World and Nation

U.S. Tries to Ease Tensions in Pakistan

In an effort to defuse the Pakistani political crisis, the U.S. ambassador, Anne W. Patterson, traveled to see the opposition leader Nawaz Sharif on Thursday morning and urged him to reconcile with Pakistan’s president, Sharif said.

Later on Thursday, the Obama administration’s special envoy to Pakistan, Richard C. Holbrooke, spoke by video conference call to Pakistan’s president, Asif Ali Zardari, Zardari’s office announced.

The involvement of two senior U.S. officials prompted speculation here that the United States was trying to broker a deal that would ease the standoff between the rivals and end the potential for violence as a coalition of opposition and citizens’ groups prepared for a march that Zardari’s government had banned.

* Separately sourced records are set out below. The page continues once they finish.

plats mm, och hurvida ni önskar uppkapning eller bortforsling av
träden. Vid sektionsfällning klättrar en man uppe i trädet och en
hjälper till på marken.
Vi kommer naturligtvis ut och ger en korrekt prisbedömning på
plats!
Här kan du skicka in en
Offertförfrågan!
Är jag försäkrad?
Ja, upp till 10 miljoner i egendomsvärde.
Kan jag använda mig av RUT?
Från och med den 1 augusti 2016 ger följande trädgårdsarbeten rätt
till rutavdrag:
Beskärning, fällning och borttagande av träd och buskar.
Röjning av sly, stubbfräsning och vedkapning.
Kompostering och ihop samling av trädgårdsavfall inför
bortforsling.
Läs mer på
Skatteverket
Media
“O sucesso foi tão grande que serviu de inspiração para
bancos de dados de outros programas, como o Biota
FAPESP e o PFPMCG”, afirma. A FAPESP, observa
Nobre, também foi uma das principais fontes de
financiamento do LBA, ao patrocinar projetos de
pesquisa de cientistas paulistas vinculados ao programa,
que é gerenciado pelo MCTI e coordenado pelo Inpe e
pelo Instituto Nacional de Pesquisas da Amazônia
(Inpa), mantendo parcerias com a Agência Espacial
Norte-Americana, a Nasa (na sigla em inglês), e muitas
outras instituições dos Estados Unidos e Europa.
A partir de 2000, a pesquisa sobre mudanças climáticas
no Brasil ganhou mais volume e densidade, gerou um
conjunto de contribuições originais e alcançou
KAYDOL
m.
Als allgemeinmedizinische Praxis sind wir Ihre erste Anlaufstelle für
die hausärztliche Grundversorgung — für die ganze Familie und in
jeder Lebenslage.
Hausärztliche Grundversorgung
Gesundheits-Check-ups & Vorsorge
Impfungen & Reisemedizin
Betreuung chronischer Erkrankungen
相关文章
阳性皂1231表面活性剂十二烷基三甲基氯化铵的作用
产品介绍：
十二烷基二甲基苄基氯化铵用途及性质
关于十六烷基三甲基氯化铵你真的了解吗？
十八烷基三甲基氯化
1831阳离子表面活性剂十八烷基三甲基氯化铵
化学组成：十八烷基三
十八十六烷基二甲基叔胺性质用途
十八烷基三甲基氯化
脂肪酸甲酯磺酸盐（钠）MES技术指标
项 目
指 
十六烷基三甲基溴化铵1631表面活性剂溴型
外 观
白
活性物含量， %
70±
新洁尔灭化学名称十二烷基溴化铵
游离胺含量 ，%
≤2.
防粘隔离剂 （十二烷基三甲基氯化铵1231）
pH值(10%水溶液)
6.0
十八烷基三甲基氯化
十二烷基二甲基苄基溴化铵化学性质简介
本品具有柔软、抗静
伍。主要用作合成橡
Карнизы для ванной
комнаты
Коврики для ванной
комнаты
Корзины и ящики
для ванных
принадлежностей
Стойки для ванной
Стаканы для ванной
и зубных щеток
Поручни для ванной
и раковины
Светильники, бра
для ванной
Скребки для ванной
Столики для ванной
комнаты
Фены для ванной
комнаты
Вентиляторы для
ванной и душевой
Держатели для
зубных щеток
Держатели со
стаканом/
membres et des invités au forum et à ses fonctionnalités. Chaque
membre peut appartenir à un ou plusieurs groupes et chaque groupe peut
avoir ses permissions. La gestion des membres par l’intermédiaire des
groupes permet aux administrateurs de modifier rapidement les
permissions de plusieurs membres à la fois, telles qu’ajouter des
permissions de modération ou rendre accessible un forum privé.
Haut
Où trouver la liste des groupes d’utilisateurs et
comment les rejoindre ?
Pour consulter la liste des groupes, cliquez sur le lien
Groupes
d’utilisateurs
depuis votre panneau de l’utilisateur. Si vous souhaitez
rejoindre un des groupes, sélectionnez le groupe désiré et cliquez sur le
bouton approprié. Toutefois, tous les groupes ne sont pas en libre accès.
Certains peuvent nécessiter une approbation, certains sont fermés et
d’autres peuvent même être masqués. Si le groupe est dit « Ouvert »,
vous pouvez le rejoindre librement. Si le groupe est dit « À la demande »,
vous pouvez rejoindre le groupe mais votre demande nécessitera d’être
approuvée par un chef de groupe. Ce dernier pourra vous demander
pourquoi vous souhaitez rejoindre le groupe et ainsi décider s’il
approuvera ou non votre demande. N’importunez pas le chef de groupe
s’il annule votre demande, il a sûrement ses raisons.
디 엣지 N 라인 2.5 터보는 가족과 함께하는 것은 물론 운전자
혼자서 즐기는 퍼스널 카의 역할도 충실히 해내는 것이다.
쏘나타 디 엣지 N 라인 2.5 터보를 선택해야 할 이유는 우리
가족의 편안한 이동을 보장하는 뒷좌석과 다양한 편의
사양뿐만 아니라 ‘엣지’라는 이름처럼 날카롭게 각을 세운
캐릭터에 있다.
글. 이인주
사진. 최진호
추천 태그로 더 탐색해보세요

The Obama administration apparently fears that the rising tensions between the politicians could further derail Pakistan’s efforts to quell a growing insurgency by al-Qaida and the Taliban.

Sharif, who plans to appear at anti-government rallies this weekend, said he told the envoy that the ball was in Zardari’s court. “We went out of our way to show patience, tolerance, despite the broken promises of Mr. Zardari,” Sharif said. “All of a sudden, they struck, they delivered a very heavy blow; it was like you stab someone in the back.”

Sharif made several demands of Zardari: Remove the federal rule imposed on his home base of Punjab province in late February; rescind the judicial ruling that denied Sharif and his brother the right to stand for elections; and restore an independent judiciary.

The government has said it acted to restore law and order and subdue Sharif, whom it accused of trying to foment revolution and court Islamists to buttress his power. Sharif’s supporters accuse the government of suppressing dissent.

On Wednesday night, Holbrooke spoke by telephone to Prime Minister Yousaf Raza Gillani, who has distanced himself from Zardari, and said that federal rule of the provincial assembly in Punjab should end quickly.

The government crackdown against protesters continued Thursday as hundreds of police in riot gear used batons against lawyers and protesters outside the high court in Karachi. More than a dozen lawyers were arrested, including a leader of the movement, Munir Malik, who was imprisoned during the military rule of General Pervez Musharraf, and a leader of Jamat-e-Islami, a right wing Islamic party that supports the lawyers.

Later, police in Karachi took the keys of the buses and vans lined up at a toll plaza for a long march that is planned to wind its way from different directions in Pakistan and converge on Islamabad on Monday. Lawyers dressed in black suits and white shirts scuffled with police at the toll, and several were dragged into police vans.

The government led by Zardari imposed a law in the two most populous provinces, Sindh and Punjab, which prohibits the gathering of more than four people.

Police have arrested hundreds of political workers of Sharif’s party, and are holding them in jail, apparently until the march is over.